### [To do]
Copy the data below verbatim, leaving no line out.

### [Data for this task]
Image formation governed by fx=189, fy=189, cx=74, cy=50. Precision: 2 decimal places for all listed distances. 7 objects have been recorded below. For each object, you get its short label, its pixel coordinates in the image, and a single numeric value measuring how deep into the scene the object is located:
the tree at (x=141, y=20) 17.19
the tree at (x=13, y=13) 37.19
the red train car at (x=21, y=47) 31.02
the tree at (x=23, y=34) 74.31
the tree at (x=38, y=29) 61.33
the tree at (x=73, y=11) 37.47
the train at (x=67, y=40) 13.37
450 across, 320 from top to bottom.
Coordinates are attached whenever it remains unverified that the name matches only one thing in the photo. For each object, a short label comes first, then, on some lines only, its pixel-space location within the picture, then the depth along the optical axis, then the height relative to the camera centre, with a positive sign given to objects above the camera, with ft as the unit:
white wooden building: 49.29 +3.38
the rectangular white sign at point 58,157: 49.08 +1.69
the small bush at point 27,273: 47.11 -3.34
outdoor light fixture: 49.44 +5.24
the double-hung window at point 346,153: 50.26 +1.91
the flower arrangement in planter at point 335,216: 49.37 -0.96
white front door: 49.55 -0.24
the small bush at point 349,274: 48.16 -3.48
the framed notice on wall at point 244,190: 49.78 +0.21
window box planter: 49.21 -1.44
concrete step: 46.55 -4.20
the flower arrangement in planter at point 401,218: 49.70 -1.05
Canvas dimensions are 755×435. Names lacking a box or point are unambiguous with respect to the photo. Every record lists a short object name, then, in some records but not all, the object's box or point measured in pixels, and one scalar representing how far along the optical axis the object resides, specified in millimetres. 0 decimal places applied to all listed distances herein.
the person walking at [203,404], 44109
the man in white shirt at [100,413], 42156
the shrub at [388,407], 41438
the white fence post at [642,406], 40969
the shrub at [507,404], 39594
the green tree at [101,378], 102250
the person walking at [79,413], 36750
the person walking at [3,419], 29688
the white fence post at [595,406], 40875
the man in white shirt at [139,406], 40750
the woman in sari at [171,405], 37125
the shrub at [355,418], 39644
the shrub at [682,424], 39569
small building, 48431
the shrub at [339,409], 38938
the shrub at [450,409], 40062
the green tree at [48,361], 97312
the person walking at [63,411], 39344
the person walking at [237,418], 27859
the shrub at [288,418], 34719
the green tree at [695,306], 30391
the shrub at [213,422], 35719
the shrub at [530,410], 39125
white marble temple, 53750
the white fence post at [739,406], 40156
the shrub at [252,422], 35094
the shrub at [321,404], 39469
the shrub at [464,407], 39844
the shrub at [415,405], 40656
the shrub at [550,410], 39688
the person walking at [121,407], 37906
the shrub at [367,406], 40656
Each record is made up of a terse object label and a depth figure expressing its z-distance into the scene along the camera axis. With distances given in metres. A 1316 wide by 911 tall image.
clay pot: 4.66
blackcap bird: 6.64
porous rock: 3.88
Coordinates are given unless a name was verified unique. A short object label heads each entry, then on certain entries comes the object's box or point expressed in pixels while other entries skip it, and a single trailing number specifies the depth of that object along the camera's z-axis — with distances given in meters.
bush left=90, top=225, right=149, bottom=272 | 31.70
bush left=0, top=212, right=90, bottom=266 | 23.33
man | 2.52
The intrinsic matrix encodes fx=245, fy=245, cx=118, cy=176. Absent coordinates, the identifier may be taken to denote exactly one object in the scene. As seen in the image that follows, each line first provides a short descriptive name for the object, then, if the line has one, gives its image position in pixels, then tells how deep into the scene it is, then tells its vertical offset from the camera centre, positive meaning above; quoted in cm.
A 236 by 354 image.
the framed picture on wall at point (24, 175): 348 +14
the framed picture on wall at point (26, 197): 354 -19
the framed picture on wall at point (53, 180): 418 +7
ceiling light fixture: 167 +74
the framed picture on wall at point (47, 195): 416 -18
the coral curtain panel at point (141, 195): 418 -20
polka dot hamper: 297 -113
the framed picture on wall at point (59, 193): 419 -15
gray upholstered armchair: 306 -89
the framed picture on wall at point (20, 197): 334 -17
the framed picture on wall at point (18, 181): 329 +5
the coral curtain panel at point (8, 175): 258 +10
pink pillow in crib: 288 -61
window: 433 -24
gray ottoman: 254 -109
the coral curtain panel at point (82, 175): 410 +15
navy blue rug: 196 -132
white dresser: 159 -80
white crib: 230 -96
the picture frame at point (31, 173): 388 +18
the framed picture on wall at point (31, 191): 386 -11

### [Answer to this problem]
Image formation governed by fx=189, fy=189, cx=74, cy=50. Precision: 2 decimal places for all listed distances. 7 objects have been recorded below. For each object, you get its short label, its pixel coordinates in the image, and a single numeric value measuring how deep into the scene the object is located:
the tree at (x=141, y=20) 17.19
the tree at (x=13, y=13) 37.19
the red train car at (x=21, y=47) 31.02
the tree at (x=23, y=34) 74.31
the tree at (x=38, y=29) 61.33
the tree at (x=73, y=11) 37.47
the train at (x=67, y=40) 13.37
450 across, 320 from top to bottom.
Coordinates are attached whenever it remains unverified that the name matches only one thing in the photo. For each object, a short label comes first, then, on some lines only, its pixel-space location within the picture, then the depth along the optical axis, then the height relative to the camera centre, with a positive sign given to objects above the camera, with ft as the unit:
white wooden building: 49.29 +3.38
the rectangular white sign at point 58,157: 49.08 +1.69
the small bush at point 27,273: 47.11 -3.34
outdoor light fixture: 49.44 +5.24
the double-hung window at point 346,153: 50.26 +1.91
the flower arrangement in planter at point 335,216: 49.37 -0.96
white front door: 49.55 -0.24
the small bush at point 349,274: 48.16 -3.48
the framed notice on wall at point 244,190: 49.78 +0.21
window box planter: 49.21 -1.44
concrete step: 46.55 -4.20
the flower arrangement in planter at point 401,218: 49.70 -1.05
Canvas dimensions are 755×435. Names lacking a box or point are unambiguous with respect to the photo. Every record lists a short object name, then, in some records but not all, the object's box or point measured in pixels, and one scalar representing how far along the optical axis the object resides, specified in millimetres. 0 decimal places applied to all listed distances herein.
the person walking at [203,404], 44109
the man in white shirt at [100,413], 42156
the shrub at [388,407], 41438
the white fence post at [642,406], 40969
the shrub at [507,404], 39594
the green tree at [101,378], 102250
the person walking at [79,413], 36750
the person walking at [3,419], 29688
the white fence post at [595,406], 40875
the man in white shirt at [139,406], 40750
the woman in sari at [171,405], 37125
the shrub at [355,418], 39644
the shrub at [682,424], 39569
small building, 48431
the shrub at [339,409], 38938
the shrub at [450,409], 40062
the green tree at [48,361], 97312
the person walking at [63,411], 39344
the person walking at [237,418], 27859
the shrub at [288,418], 34719
the green tree at [695,306], 30391
the shrub at [213,422], 35719
the shrub at [530,410], 39125
white marble temple, 53750
the white fence post at [739,406], 40156
the shrub at [252,422], 35094
the shrub at [321,404], 39469
the shrub at [464,407], 39844
the shrub at [415,405], 40656
the shrub at [550,410], 39688
the person walking at [121,407], 37906
the shrub at [367,406], 40656
Each record is made up of a terse object label and a depth figure expressing its z-distance into the scene along the camera axis. With distances given in metres. A 1316 wide by 911 tall image.
clay pot: 4.66
blackcap bird: 6.64
porous rock: 3.88
Coordinates are given unless a name was verified unique. A short object label heads each entry, then on certain entries comes the object's box or point expressed in pixels while other entries skip it, and a single trailing number specifies the depth of that object along the camera's z-axis — with distances given in meters.
bush left=90, top=225, right=149, bottom=272 | 31.70
bush left=0, top=212, right=90, bottom=266 | 23.33
man | 2.52
The intrinsic matrix encodes fx=245, fy=245, cx=118, cy=176. Absent coordinates, the identifier may be taken to denote exactly one object in the scene. As seen in the image that follows, each line first provides a short descriptive name for the object, then, if the line has one, gives its image position in pixels, then tells how deep into the scene it is, then tells its vertical offset from the camera centre, positive meaning above; quoted in cm.
A 236 by 354 image.
the framed picture on wall at point (24, 175): 348 +14
the framed picture on wall at point (26, 197): 354 -19
the framed picture on wall at point (53, 180): 418 +7
ceiling light fixture: 167 +74
the framed picture on wall at point (47, 195): 416 -18
the coral curtain panel at point (141, 195): 418 -20
polka dot hamper: 297 -113
the framed picture on wall at point (59, 193): 419 -15
gray upholstered armchair: 306 -89
the framed picture on wall at point (20, 197): 334 -17
the framed picture on wall at point (18, 181): 329 +5
the coral curtain panel at point (8, 175): 258 +10
pink pillow in crib: 288 -61
window: 433 -24
gray ottoman: 254 -109
the coral curtain panel at point (82, 175): 410 +15
navy blue rug: 196 -132
white dresser: 159 -80
white crib: 230 -96
the picture frame at point (31, 173): 388 +18
the framed picture on wall at point (31, 191): 386 -11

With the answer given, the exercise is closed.